(Items from a data source)
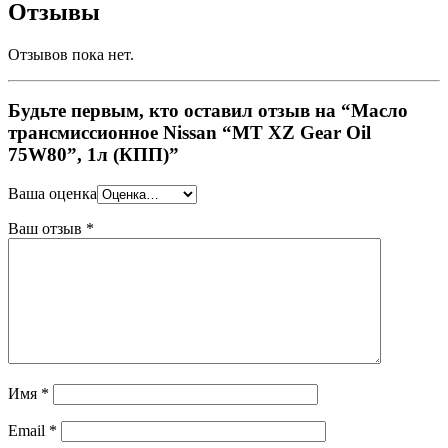
Отзывы
Отзывов пока нет.
Будьте первым, кто оставил отзыв на “Масло
трансмиссионное Nissan “MT XZ Gear Oil
75W80”, 1л (КПП)”
Ваша оценка
Ваш отзыв
*
Имя
*
Email
*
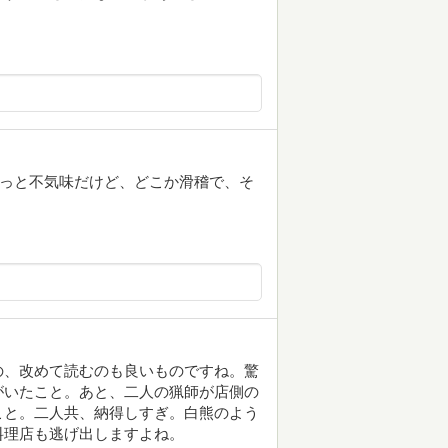
ょっと不気味だけど、どこか滑稽で、そ
の、改めて読むのも良いものですね。驚
がいたこと。あと、二人の猟師が店側の
こと。二人共、納得しすぎ。白熊のよう
料理店も逃げ出しますよね。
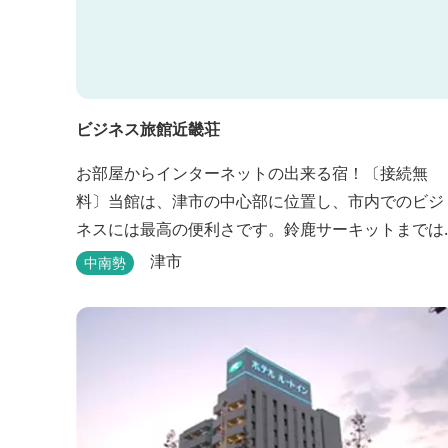
ビジネス旅館近畿荘
お部屋からインターネットの出来る宿！〔接続無
料〕当館は、津市の中心部に位置し、市内でのビジ
ネスには最高の便利さです。鈴鹿サーキットまでは
お車で30分とレジャーの宿泊にも低料金でご利用い
津市
中南勢
ただけます。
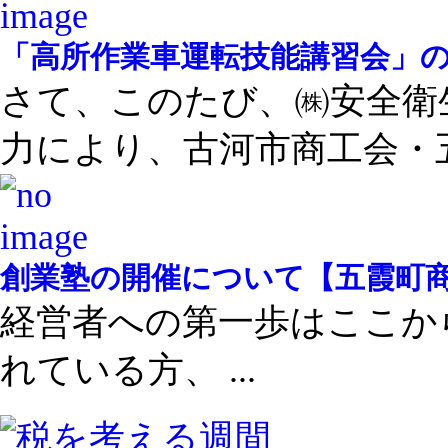
「高所作業車運転技能講習会」
さて、このたび、㈱安全衛
力により、古河市商工会・五 .
創業塾の開催について【五霞町
経営者への第一歩はここか
れている方、 ...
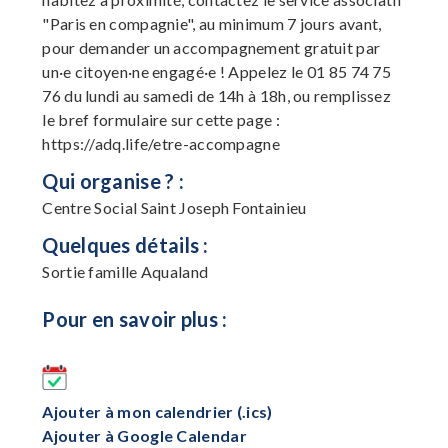
"Paris en compagnie", au minimum 7 jours avant,
pour demander un accompagnement gratuit par
un·e citoyen·ne engagé·e ! Appelez le 01 85 74 75
76 du lundi au samedi de 14h à 18h, ou remplissez
le bref formulaire sur cette page :
https://adq.life/etre-accompagne
Qui organise ? :
Centre Social Saint Joseph Fontainieu
Quelques détails :
Sortie famille Aqualand
Pour en savoir plus :
Ajouter à mon calendrier (.ics)
Ajouter à Google Calendar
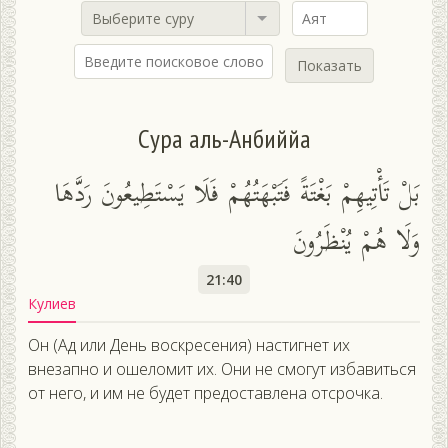
Выберите суру
Показать
Сура аль-Анбиййа
بَلْ تَأْتِيهِمْ بَغْتَةً فَتَبْهَتُهُمْ فَلَا يَسْتَطِيعُونَ رَدَّهَا
وَلَا هُمْ يُنْظَرُونَ
21:40
Кулиев
Он (Ад или День воскресения) настигнет их
внезапно и ошеломит их. Они не смогут избавиться
от него, и им не будет предоставлена отсрочка.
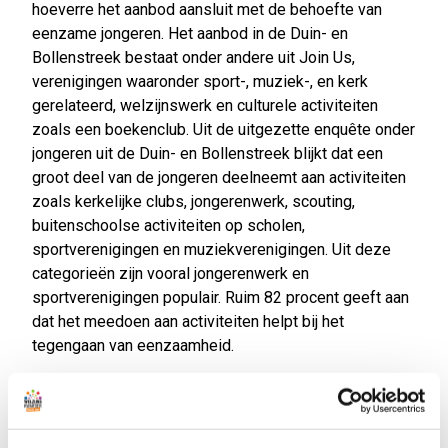
hoeverre het aanbod aansluit met de behoefte van
eenzame jongeren. Het aanbod in de Duin- en
Bollenstreek bestaat onder andere uit Join Us,
verenigingen waaronder sport-, muziek-, en kerk
gerelateerd, welzijnswerk en culturele activiteiten
zoals een boekenclub. Uit de uitgezette enquête onder
jongeren uit de Duin- en Bollenstreek blijkt dat een
groot deel van de jongeren deelneemt aan activiteiten
zoals kerkelijke clubs, jongerenwerk, scouting,
buitenschoolse activiteiten op scholen,
sportverenigingen en muziekverenigingen. Uit deze
categorieën zijn vooral jongerenwerk en
sportverenigingen populair. Ruim 82 procent geeft aan
dat het meedoen aan activiteiten helpt bij het
tegengaan van eenzaamheid.
Daarnaast is onderzocht hoe eenzame jongeren beter
in beeld kunnen worden gebracht en worden bereikt.
De suggesties die volgden uit de enquête zijn om de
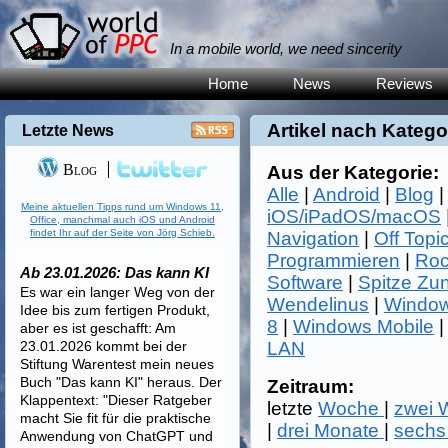
In a mobile world, we need sincerity
Home
News
Reviews
Artikel nach Katego
Letzte News
Blog
Aus der Kategorie:
Alle
|
Android
|
Blog
Meine aktuellen Tipps rund um Windows 11,
iOS/iPadOS/macOS
Office, manchmal auch iOS und Android
findet Ihr auf der Seite von Jörg Schieb.
Navigation
|
Off Topi
Programmieren
|
Roc
Ab 23.01.2026: Das kann KI
Software
|
Spitze Zu
Es war ein langer Weg von der
Wendelinus
|
Window
Idee bis zum fertigen Produkt,
8
|
Windows Mobile
aber es ist geschafft: Am
23.01.2026 kommt bei der
LAN
Stiftung Warentest mein neues
Buch "Das kann KI" heraus. Der
Zeitraum:
Klappentext: "Dieser Ratgeber
letzte
Woche
|
zwei
macht Sie fit für die praktische
|
drei Monate
|
sechs
Anwendung von ChatGPT und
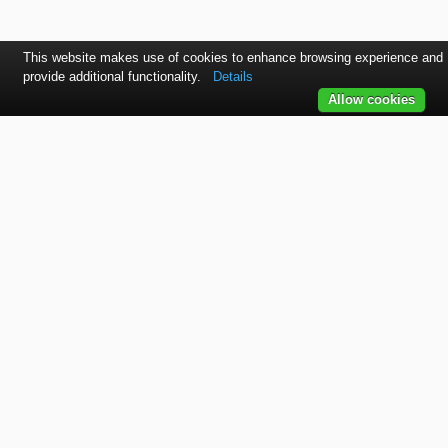
This website makes use of cookies to enhance browsing experience and
provide additional functionality.
Details
Allow cookies
Kontaktujte nás
SVET autolakov, náradia, stavebnej chémie a doplnkov.
TELEFÓN
+421 915 536 901
EMAIL
office@bodycolor.sk
ADRESA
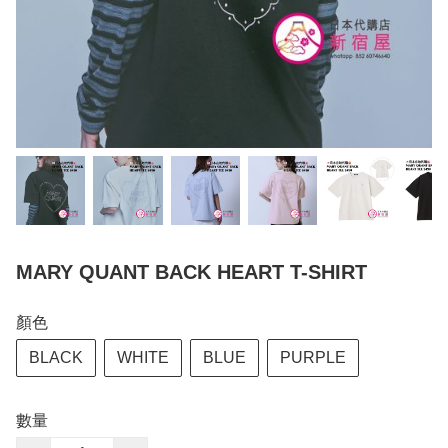
MARY QUANT BACK HEART T-SHIRT
顏色
BLACK
WHITE
BLUE
PURPLE
數量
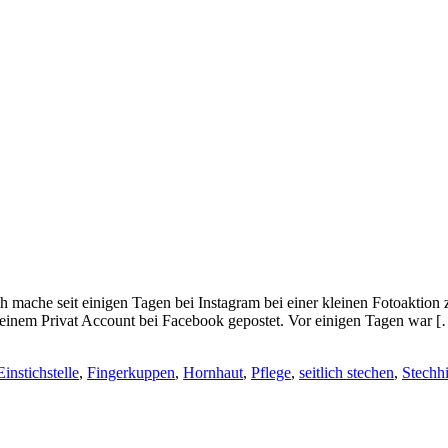
ch mache seit einigen Tagen bei Instagram bei einer kleinen Fotoakti
meinem Privat Account bei Facebook gepostet. Vor einigen Tagen war 
Einstichstelle
,
Fingerkuppen
,
Hornhaut
,
Pflege
,
seitlich stechen
,
Stechhi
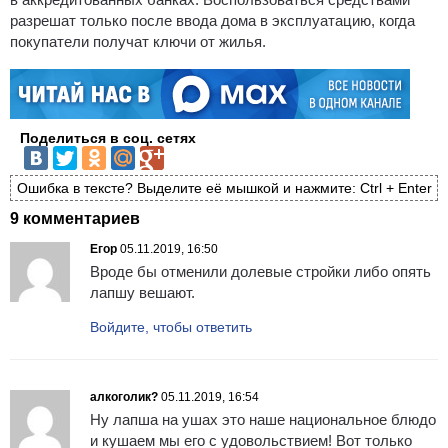
разрешат только после ввода дома в эксплуатацию, когда
покупатели получат ключи от жилья.
Поделиться в соц. сетях
Ошибка в тексте? Выделите её мышкой и нажмите: Ctrl + Enter
9 комментариев
Егор
05.11.2019, 16:50
Вроде бы отменили долевые стройки либо опять
лапшу вешают.
Войдите, чтобы ответить
алкоголик?
05.11.2019, 16:54
Ну лапша на ушах это наше национальное блюдо
и кушаем мы его с удовольствием! Вот только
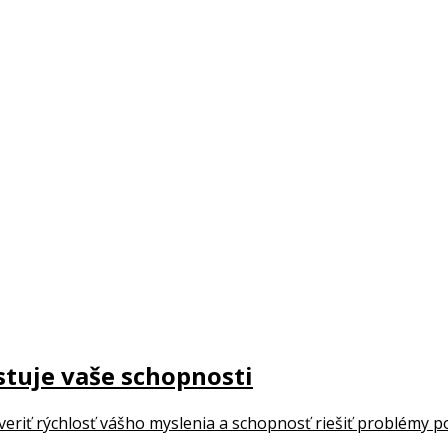
tuje vaše schopnosti
eriť rýchlosť vášho myslenia a schopnosť riešiť problémy p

WHAT IS EXPECTED >> Show each line of the records that contains the string "Bollenstreek". Case counts.

OUTPUT OF THE TASK >>
Bollenstreek bestaat onder andere uit Join Us,
jongeren uit de Duin- en Bollenstreek blijkt dat een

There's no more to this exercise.